O que mais me marcou na oficina foi ela [...] tornar-se o ponta pé inicial para o que eu havia planejado para o ano: conhecer novos autores e também estar a par daqueles que eu já conhecia, conhecer mais as pessoas com que eu já havia convivido um ano sem notar que elas tinham algo em comum comigo. (Participante 1).
A interação entre os leitores participantes também se caracteriza pela influência que um exerce sobre o outro, numa tentativa de construir coletivamente representações sociais que permitam a convivência harmoniosa entre todos os integrantes da comunidade leitora. Essa busca pelo ambiente harmonioso, em que a leitura dialógica será regida pela escuta e pelo respeito ao outro, ocorre sempre quando existe a interação entre uma produção individual e diversa de leitura, em circunstâncias específicas, e outros padrões de práticas sociais, em geral distintos dos comumente encontrados na rotina pedagógica do aluno, na perspectiva de criação ou manutenção de uma ordem. “Em todas [as] áreas, uma preocupação com a compreensão da construção social do conhecimento, da cultura, da sociedade, do Estado e da vida cotidiana tem levado à procura dos mecanismos pelos quais criamos alguma ordem e compreensibilidade em nossas relações uns com os outros” (BAZERMAN, 2011, p. 53). Nesse aspecto, torna-se importante encontrar uma unidade reflexiva coerente (uma representação social), dentro de uma diversidade cultural (aparentemente dispersa, representada pelos muitos livros e colegas), por meio da leitura compartilhada.
Na oficina tive a oportunidade de conhecer vários livros, de realmente ter vontade de lê-los e debatê-los com os colegas, que se aproximavam a cada término de um livro, tanto para incentivar os outros a ler o mesmo, quanto para discutir sobre os fatos narrados no livro, expondo suas impressões e escutando a dos outros. (Participante 4).

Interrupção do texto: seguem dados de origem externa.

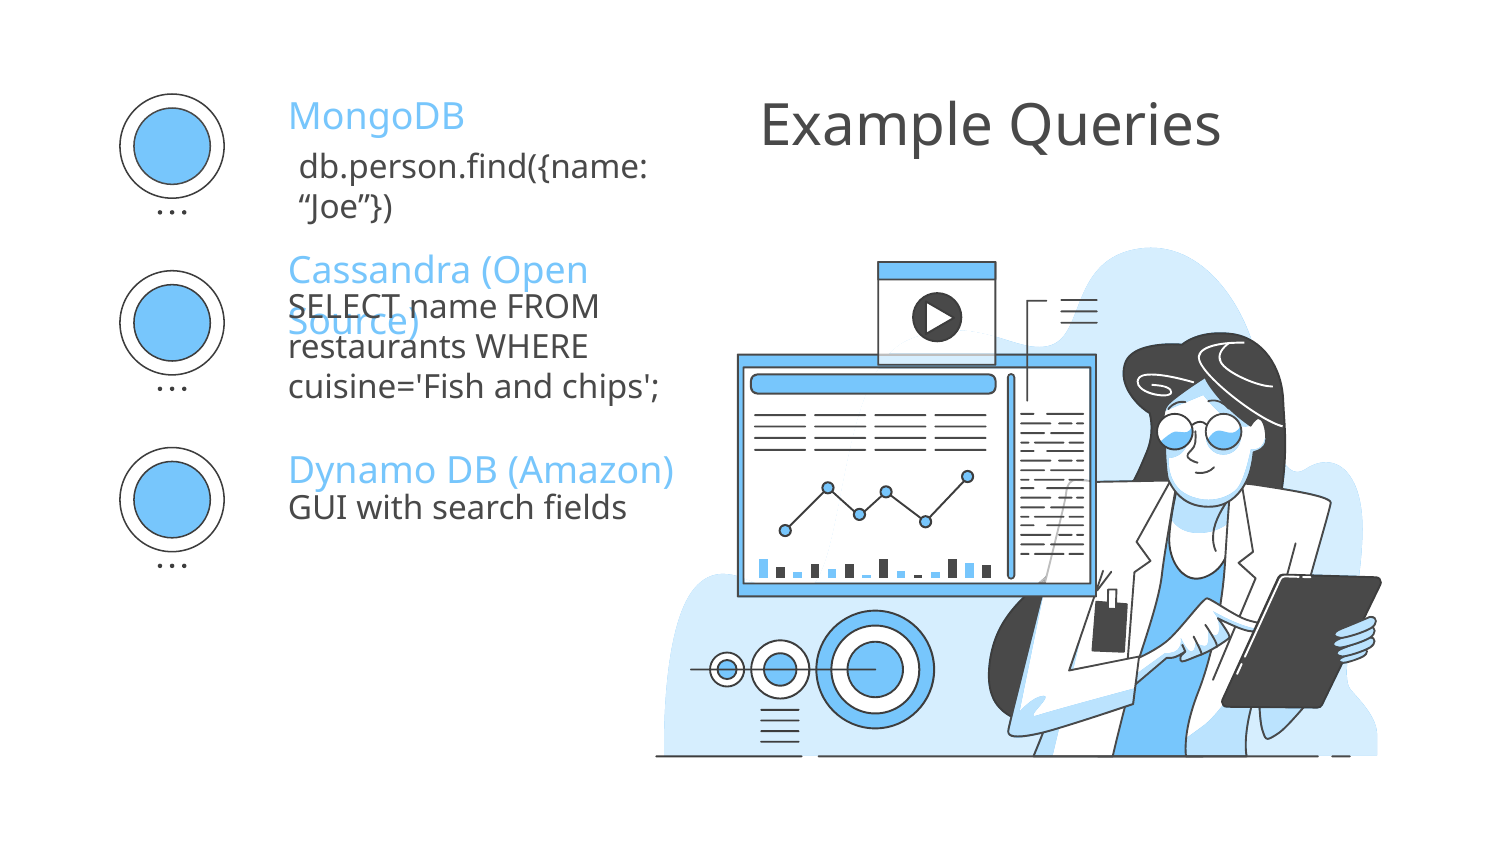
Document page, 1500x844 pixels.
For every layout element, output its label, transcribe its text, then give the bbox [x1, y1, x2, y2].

text_box [119, 447, 225, 552]
text_box [119, 94, 225, 199]
subtitle Cassandra (Open Source) [273, 223, 702, 270]
subtitle db.person.find({name: “Joe”}) [283, 130, 713, 226]
subtitle SELECT name FROM restaurants WHERE cuisine='Fish and chips'; [273, 270, 702, 365]
subtitle Dynamo DB (Amazon) [273, 424, 702, 471]
subtitle GUI with search fields [273, 471, 702, 566]
subtitle MongoDB [273, 70, 702, 134]
text_box [655, 247, 1382, 758]
text_box [119, 270, 225, 375]
title Example Queries [702, 75, 1238, 170]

O espaço de leitura solidário, de acordo com a Participante 4, promove o debate, a escuta e a reflexão sobre a maneira que cada leitor participante se relaciona com os livros. Nesse aspecto, por ser o professor leitor uma referência, desperta a curiosidade inerente do leitor crítico-reflexivo:
Perguntava-me: Como um livro podia significar tanto para uma pessoa? E acabei descobrindo a resposta no decorrer do projeto, todo livro nos traz um ensinamento, cada um deixa suas marcas, e a cada vez que lemos um livro sempre enxergamos ele de maneira diferente. (Participante 4).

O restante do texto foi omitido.